*Предложенный фрагмент*.
::::::::

Показательна эта способность руки наблюдать за собой, то есть осуществлять видение без собственного органа зрения. Дело доходит до того, что зеркальное изображение выворачивает себя наизнанку и в конце концов парадоксально предъявляет наблюдателю его самого по «эту» сторону зеркала, то есть вне поля зрения. Метаморфоза протекает через подавление зрения как такового.
Роже Кайуа, рассматривая миметизм как своего рода «психастению», слабость ego, стремящегося деперсонализироваться и превратиться в «другого», считал, например, что подавление зрения, темнота ночи-необходимые условия для такой психастенической трансформации: «…Темнота — это не просто отсутствие света; в ней есть что-то позитивное. В то время как освещенное пространство стирается перед материальностью предметов, темнота „насыщена“, она непосредственно касается индивида, окутывает его, проницает и даже проходит насквозь: таким образом, „Я“ оказывается проницаемо для темноты, но не для света» (Кайуа 1972:109).
В этом смысле подавление дистанцированного, перспективного видения оказывается необходимым условием для метаморфозы.
Рильке описывает ситуацию опасного сближения двух тел, исчезновения пространства между ними, установления миметической психастении, приводящей к деперсонализации. И этому постепенному стиранию границ между телами, выворачиванию внутреннего во внешнее и наоборот соответствует конвульсивное выбухание иного, нового, миметического тела изнутри преследуемого. Тело — это не что иное, как зеркальное отражение самого Бригге, которого рож дает преследуемый им неврастеник. «Другой», сидящий в нем, — это тактильный симулякр, оказавшийся по «эту» сторону зеркала, но все еще находящийся внутри.
Рильке был заворожен трансформациями, связывающими внутреннее с внешним[27]. След этой завороженности очевиден в письме к Лу Андреас-Саломе от 20 февраля 1914 года: «Я понял лучше, чем это когда-либо ранее дано мне было понять, каким образом эволюционирующее создание переводится все далее и далее из [внешнего] мира в мир внутренний. Особенно изумительное место в этом путешествии вовнутрь занимает птица: ее гнездо, это по сути дела внешнее лоно, подаренное ей Природой, лоно, которое она обставляет и покрывает, вместо того чтобы содержать его внутри себя» (Рильке 1988а:238). Рильке утверждает, что птица не различает между внутренним и внешним, а потому ее пение «превращает весь мир во внутренний ландшафт»[28]. Свои рассуждения о диалектике внутреннего и внешнего Рильке завершает следующим образом: «Прекрасен пассаж, касающийся „двух тайн“: тайны, охраняющей то, что внутри, и тайны, исключающей то, что снаружи. Растительный мир превосходно демонстрирует, что он не делает тайны из своих тайн, как будто знает, что они и так будут всегда в сохранности. Но именно это я ощутил перед скульптурами в Египте, именно это я всегда с тех пор и чувствовал перед лицом всего египетского: это обнажение тайны и есть тайна с начала и до конца, в каждом своем миллиметре, так что нет нужды ее прятать. Возможно, что все фаллическое (такова была моя интуиция в Карнакском храме, я даже и сейчас не смог бы об этом мыслить) — это лишь экспонирование человеческой „интимной тайны“ в смысле „открытой тайны“ Природы» (Рильке 1988а:240).

::::::::

*Исходные данные*.

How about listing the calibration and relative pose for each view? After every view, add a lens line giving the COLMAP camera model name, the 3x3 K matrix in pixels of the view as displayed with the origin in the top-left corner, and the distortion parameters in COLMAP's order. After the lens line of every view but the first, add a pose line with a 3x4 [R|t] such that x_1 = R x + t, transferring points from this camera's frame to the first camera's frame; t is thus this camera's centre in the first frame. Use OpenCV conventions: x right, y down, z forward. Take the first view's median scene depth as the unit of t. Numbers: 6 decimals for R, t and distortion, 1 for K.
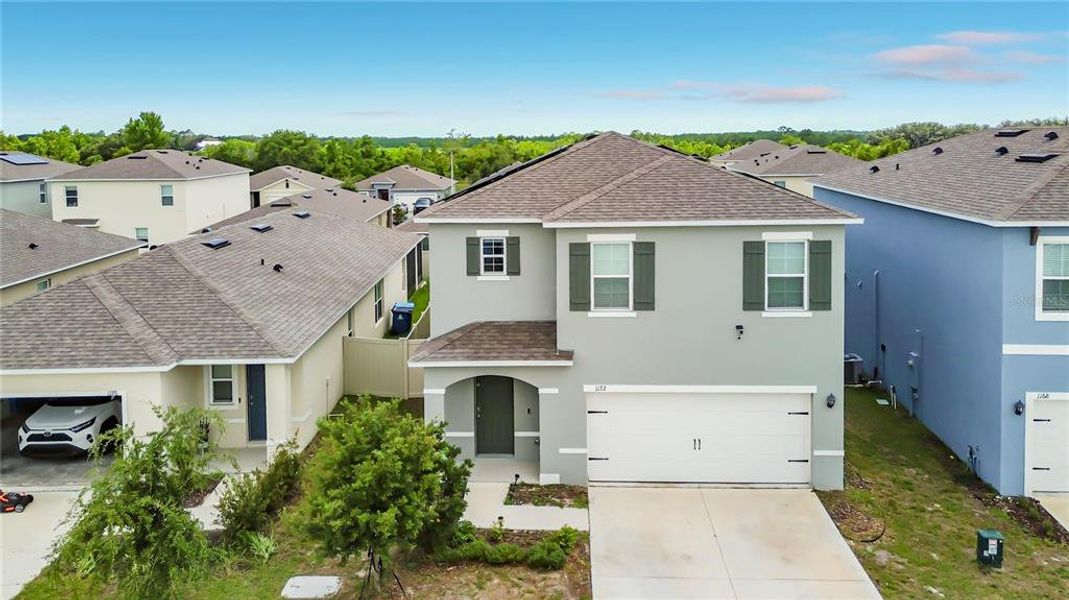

::::::::

*Вопросы по фрагменту*.
a: Ответьте на вопросы по фрагменту:
(i) Для чего, согласно приведенной цитате из Кайуа, «Я» оказывается проницаемо?
(ii) Какой датой помечено письмо Рильке к Лу Андреас-Саломе?
(iii) Где, по словам Рильке, у него возникла интуиция о «фаллическом»?
b: Назовите все имена людей, включая персонажей, которые упоминаются во фрагменте.
c: Воспроизведите дословно часть фрагмента начиная со слов «В этом смысле» вплоть до слов «еще находящийся внутри.» включительно.

*Ответы на задания*.
a:
(i) Для темноты, но не для света.
(ii) 20 февраля 1914 года.
(iii) В Карнакском храме.

b: Роже Кайуа, Рильке, Бригге, Лу Андреас-Саломе.

c:
В этом смысле подавление дистанцированного, перспективного видения оказывается необходимым условием для метаморфозы.
Рильке описывает ситуацию опасного сближения двух тел, исчезновения пространства между ними, установления миметической психастении, приводящей к деперсонализации. И этому постепенному стиранию границ между телами, выворачиванию внутреннего во внешнее и наоборот соответствует конвульсивное выбухание иного, нового, миметического тела изнутри преследуемого. Тело — это не что иное, как зеркальное отражение самого Бригге, которого рож дает преследуемый им неврастеник. «Другой», сидящий в нем, — это тактильный симулякр, оказавшийся по «эту» сторону зеркала, но все еще находящийся внутри.